# [Texte fourni]

········

Au regard des millions de personnes qui posèrent un jour leurs valises chez lui, il était l’homme le plus accueillant de France. Gérard Pélisson, cofondateur du groupe Accor, est décédé à 91 ans, laissant le souvenir d’une figure haute en couleurs de l’hôtellerie et de l’entreprenariat tricolore.

Il était né à Lyon, en 1932, vivier de l’hôtellerie et de la restauration. Mais c’est d’abord à Paris qu’il fit ses études d’ingénieur, à l’école Centrale, puis aux États-Unis, au MIT, où les petits métiers qu’exerçait sa femme lui permirent de financer ses études.

Après quelques années chez IBM, il rencontra celui qui devait devenir le partenaire inséparable de ses aventures professionnelles. Paul Dubrule était aussi grand que Gérard Pélisson était petit, aussi créatif que son comparse était rigoureux, aussi à l’aise avec la vision stratégique que son double l’était avec les chiffres. Une complémentarité totale, et surtout, un projet commun : importer en France le modèle américain des Holiday Inn, aux chambres standardisées implantées en périphérie urbaine.

········

# [Données fournies]

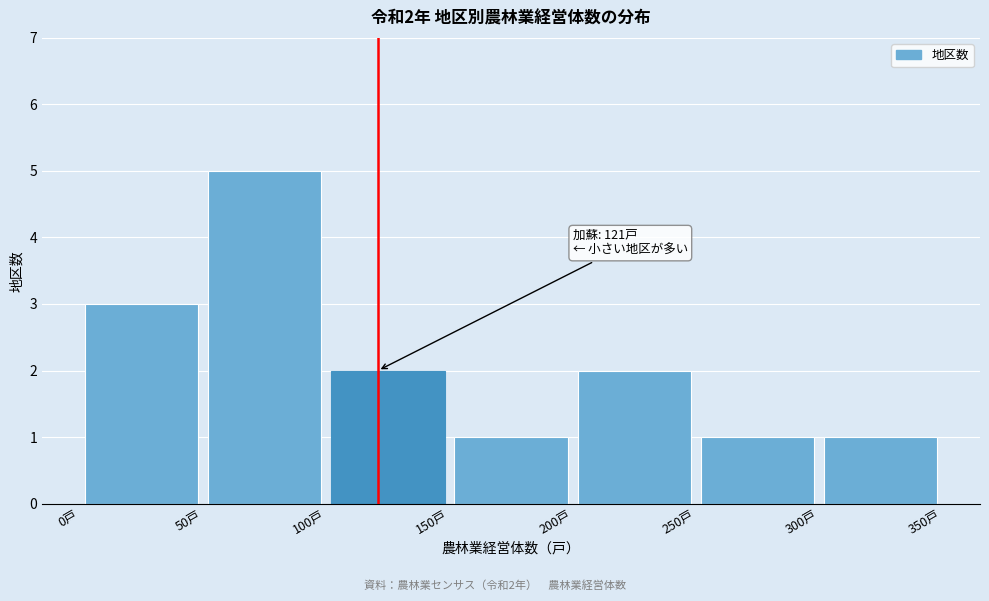

Which range on the x-axis has the tallest bar?

50 to 100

········

# [Consignes]
[1] Relevez tous les noms de villes et de pays cités dans l'article sur Gérard Pélisson, chacun une seule fois.
[2] Rédigez la suite de l'article sur Gérard Pélisson, en reprenant après sa dernière phrase.
Les lignes n'interviennent pas dans ce travail.

# [Vos réponses]
[1] France, Lyon, Paris, États-Unis

[2]
D’un ancien champ de betteraves en banlieue de Lille, voisin de l’autoroute, ils firent sortir de terre leur premier Novotel, en 1967, qui sonnait le coup d’envoi de leurs aventures. En 1974, pressentant la montée en puissance d’une demande d’hébergement plus économique, le tandem s’attaqua au marché du 2 étoiles, en inaugurant à Bordeaux un Ibis, puis à celui des prix bas, avec le concept Formule 1, chaînes qui essaimèrent rapidement dans toute l’Europe.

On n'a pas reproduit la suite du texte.